New Faculty for CAS
The College of Arts & Sciences to date has hired five new faculty members for the 2012–13 academic year in the departments of International Relations, Chemistry, and Political Science.
The Department of International Relations has hired three new assistant professors.
Renata Nicole Keller will fill a position in Latin American International Relations. She received her BA in History and Spanish from Arizona State University and is completing her PhD in History at the University of Texas, Austin. Her dissertation, “Capitalizing on Castro: Mexico’s Foreign Relations with Cuba and the United States, 1959–1969,” draws on significant archival work in Mexico and the United States, including newly opened intelligence archives in Mexico. Keller’s teaching interests include colonial and modern Latin American history, diplomacy and international relations, and transnational and cultural approaches to the Cold War.
Jeremy Menchik has been hired in the field of Religion and International Relations. Menchik received his BA with honors in Political Science from the University of Michigan, and his MA (2007) and PhD in Political Science (2011) from the University of Wisconsin—Madison. He is currently a Shorenstein Post-Doctoral Fellow in Contemporary Asia, and previously was a Luce Visiting Fellow at the Center for the Study of Democracy, Toleration, and Religion. He is a specialist in the intersection of religion, politics, society, and international relations. His dissertation, “Tolerance Without Liberalism: Islamic Institutions and Political Violence in Twentieth Century Indonesia,” focused on the political roles of three key Muslim civil society groups in Indonesia. He will coordinate the MA program in IR & Religion and also contribute courses in Muslim societies and Southeast Asia.

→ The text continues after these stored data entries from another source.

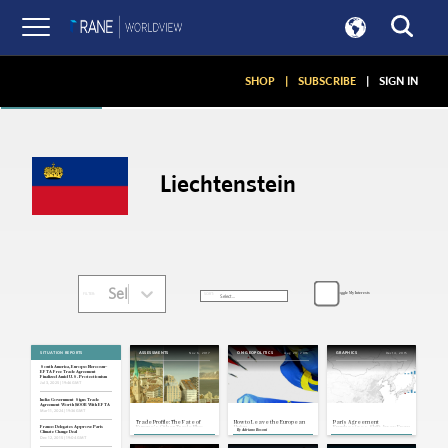
Articles
SHOP
|
SUBSCRIBE
|
SIGN IN
Liechtenstein
Select...
Toggle My Interests
SORT:
FILTER:
SITUATION REPORTS
Nov 6, 2017
Aug 23, 2016
Dec 14, 2015
ASSESSMENTS
ON GEOPOLITICS
GRAPHICS
South America, Europe: Mercosur-
EFTA Free Trade Agreement
Finalized Amid U.S. Protectionism
Jul 3, 2025 | 19:46 GMT
India: Government Signs Trade
Agreement Worth $100B With EFTA
Mar 11, 2024 | 19:36 GMT
Trade Profile: The Fate of
How to Leave the European
Paris Agreement
Europe's Other Trade Bloc
Union
Emphasizes Shift Away From
France: Delegates Approve Paris
By
Adriano Bosoni
Hangs in the Balance
Oil
Climate Change Deal
Dec 12, 2015 | 19:04 GMT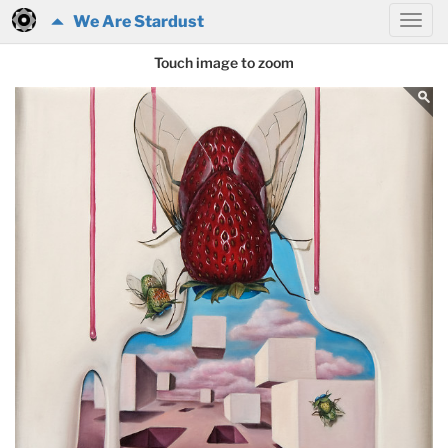
We Are Stardust
Touch image to zoom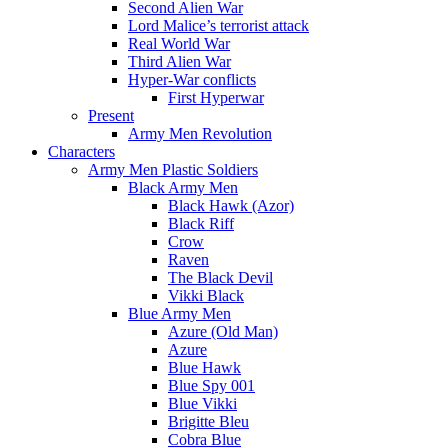
Second Alien War
Lord Malice’s terrorist attack
Real World War
Third Alien War
Hyper-War conflicts
First Hyperwar
Present
Army Men Revolution
Characters
Army Men Plastic Soldiers
Black Army Men
Black Hawk (Azor)
Black Riff
Crow
Raven
The Black Devil
Vikki Black
Blue Army Men
Azure (Old Man)
Azure
Blue Hawk
Blue Spy 001
Blue Vikki
Brigitte Bleu
Cobra Blue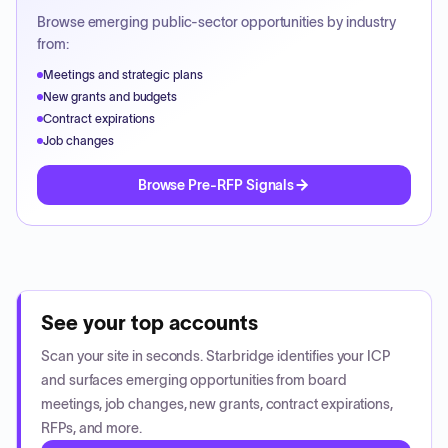
Browse emerging public-sector opportunities by industry
from:
Meetings and strategic plans
New grants and budgets
Contract expirations
Job changes
Browse Pre-RFP Signals
See your top accounts
Scan your site in seconds. Starbridge identifies your ICP
and surfaces emerging opportunities from board
meetings, job changes, new grants, contract expirations,
RFPs, and more.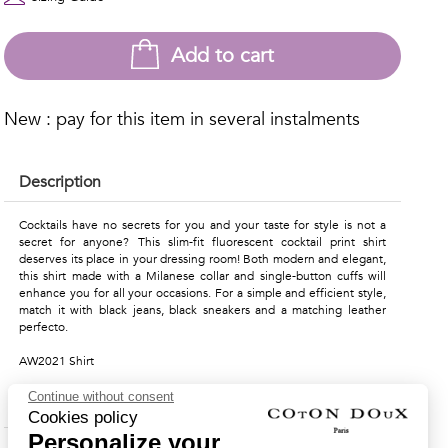
Add to cart
New : pay for this item in several instalments
Description
Cocktails have no secrets for you and your taste for style is not a
secret for anyone? This slim-fit fluorescent cocktail print shirt
deserves its place in your dressing room! Both modern and elegant,
this shirt made with a Milanese collar and single-button cuffs will
enhance you for all your occasions. For a simple and efficient style,
match it with black jeans, black sneakers and a matching leather
perfecto.
AW2021 Shirt
Continue without consent
Material & Care Instructions
Cookies policy
Personalize your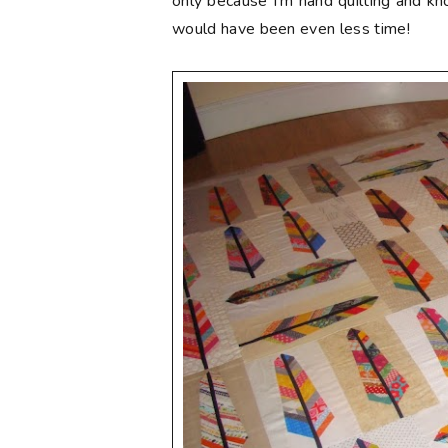
only because I'm hand quilting and know
would have been even less time!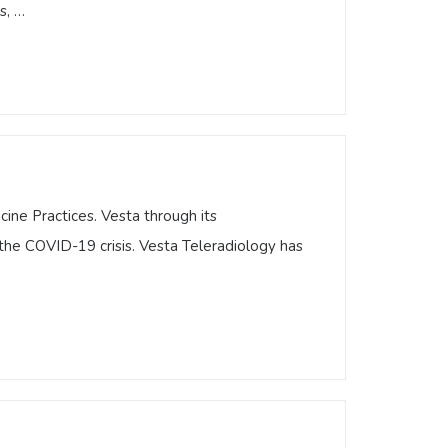
s, …
a Teleradiology article highlighting
ly highlighting the best of the best in
ited States, …
ine Practices. Vesta through its
the COVID-19 crisis. Vesta Teleradiology has
icine Practices. Vesta through its
g the COVID-19 crisis. Vesta Teleradiology
ns …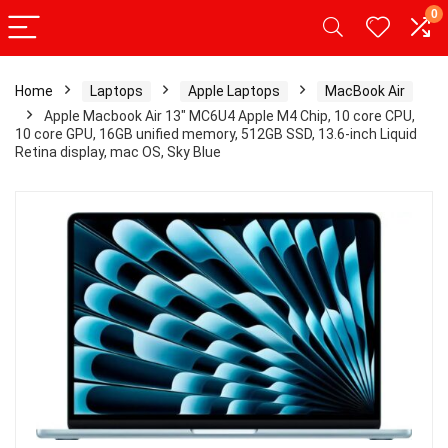
0
Home
Laptops
Apple Laptops
MacBook Air
Apple Macbook Air 13″ MC6U4 Apple M4 Chip, 10 core CPU,
10 core GPU, 16GB unified memory, 512GB SSD, 13.6-inch Liquid
Retina display, mac OS, Sky Blue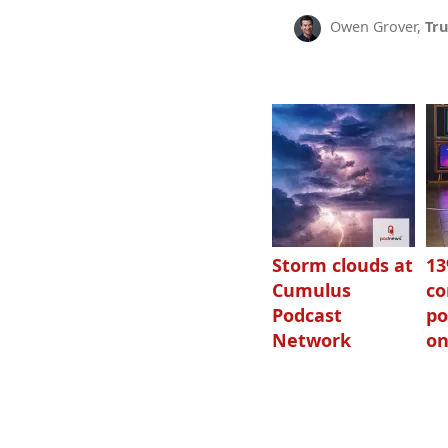
Owen Grover,
Tru
Storm clouds at
1
Cumulus
c
Podcast
po
Network
on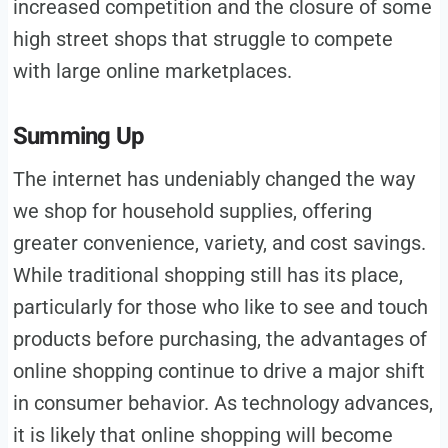
increased competition and the closure of some
high street shops that struggle to compete
with large online marketplaces.
Summing Up
The internet has undeniably changed the way
we shop for household supplies, offering
greater convenience, variety, and cost savings.
While traditional shopping still has its place,
particularly for those who like to see and touch
products before purchasing, the advantages of
online shopping continue to drive a major shift
in consumer behavior. As technology advances,
it is likely that online shopping will become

Cornel Ban will join the International Relations Department in the field of International Political Economy. He received his BA/JD from Babes-Bolyai University in Romania, and subsequently worked as an attorney. He earned his PhD in Political Science from the University of Maryland in 2011 and also received international law training at the International Court of Justice in The Hague. He was a Visiting Fellow at the Brown University Watson Institute for International Studies from 2008 to 2010, is now a Post-Doctoral Fellow, and is also serving as the Associate Director of Development Studies, an interdisciplinary undergraduate concentration. His research interests are situated at the intersection of international and comparative political economy, with a focus on the politics of diffusion of economic ideas and institutions through development-oriented international financial institutions and other actors. His doctoral dissertation, “Neoliberalism in Translation: Economic Ideas and Reforms in Spain and Romania,” examined the diffusion of neoliberalism in Spain and Romania across several decades. He was honored by Brown’s Undergraduate Council of Students with its Outstanding Advisor Award.

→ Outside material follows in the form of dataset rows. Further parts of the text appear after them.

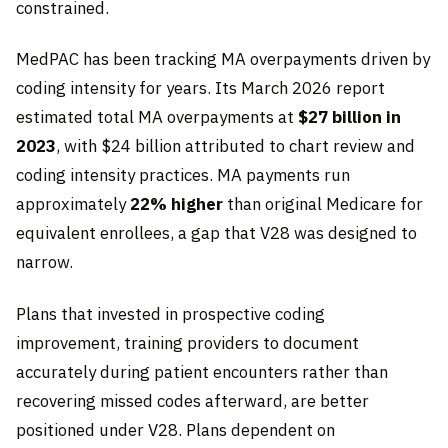
constrained.
MedPAC has been tracking MA overpayments driven by
coding intensity for years. Its March 2026 report
estimated total MA overpayments at
$27 billion in
2023
, with $24 billion attributed to chart review and
coding intensity practices. MA payments run
approximately
22% higher
than original Medicare for
equivalent enrollees, a gap that V28 was designed to
narrow.
Plans that invested in prospective coding
improvement, training providers to document
accurately during patient encounters rather than
recovering missed codes afterward, are better
positioned under V28. Plans dependent on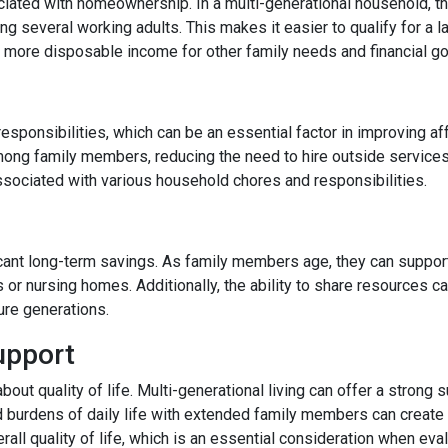
ated with homeownership. In a multi-generational household, the
 several working adults. This makes it easier to qualify for a l
more disposable income for other family needs and financial go
responsibilities, which can be an essential factor in improving af
ong family members, reducing the need to hire outside services
ssociated with various household chores and responsibilities.
ficant long-term savings. As family members age, they can support
s or nursing homes. Additionally, the ability to share resources 
ture generations.
upport
 about quality of life. Multi-generational living can offer a stro
d burdens of daily life with extended family members can create a
rall quality of life, which is an essential consideration when eval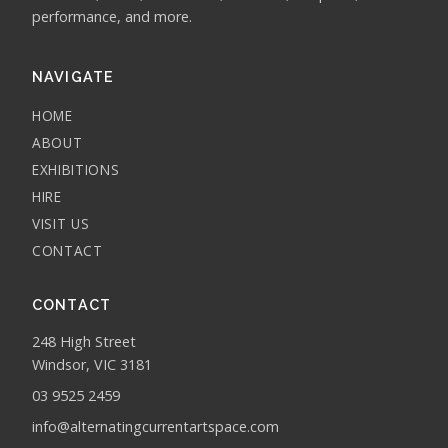
performance, and more.
NAVIGATE
HOME
ABOUT
EXHIBITIONS
HIRE
VISIT US
CONTACT
CONTACT
248 High Street
Windsor, VIC 3181
03 9525 2459
info@alternatingcurrentartspace.com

The Department of Chemistry has hired Aaron Beeler, as an assistant professor in the field of Medicinal Chemistry. He received a BS in Biology from Belmont University and his PhD in Medicinal Chemistry at the University of Mississippi in 2002. He joined BU’s Center for Chemical Methodology & Library Development in 2003 as their first post-doctoral fellow, was promoted to Assistant Director in January 2005, and further promoted to Research Assistant Professor in 2008. He leads efforts in the center’s library synthesis activities and collaborative interdisciplinary projects related to the utilization of microfluidics in the discovery of novel chemotypes and reaction pathways.
The Department of Political Science recruited Katherine Levine Einstein to fill a position in American politics. She received her BA in Political Science from Yale University magna cum laude in 2007 and is currently completing her dissertation, “Divided Regions: Race, Political Segregation and the Polarization of Metropolitan America” in pursuit of her PhD in Government at Harvard. Her research interests broadly include political behavior, urban politics and policy, racial and ethnic politics, and political geography. Her dissertation considers the roles of racial, institutional, and economic contexts in creating polarized metropolitan areas, and examines how these fragmented political climates shape local policy outcomes. Katherine is a Graduate Affiliate at the Institute for Quantitative Social Science, a Doctoral Fellow in the Multidisciplinary Program in Inequality and Social Policy, a Center for American Political Studies Dissertation Research Fellow, and a former National Science Foundation Graduate Research Fellow.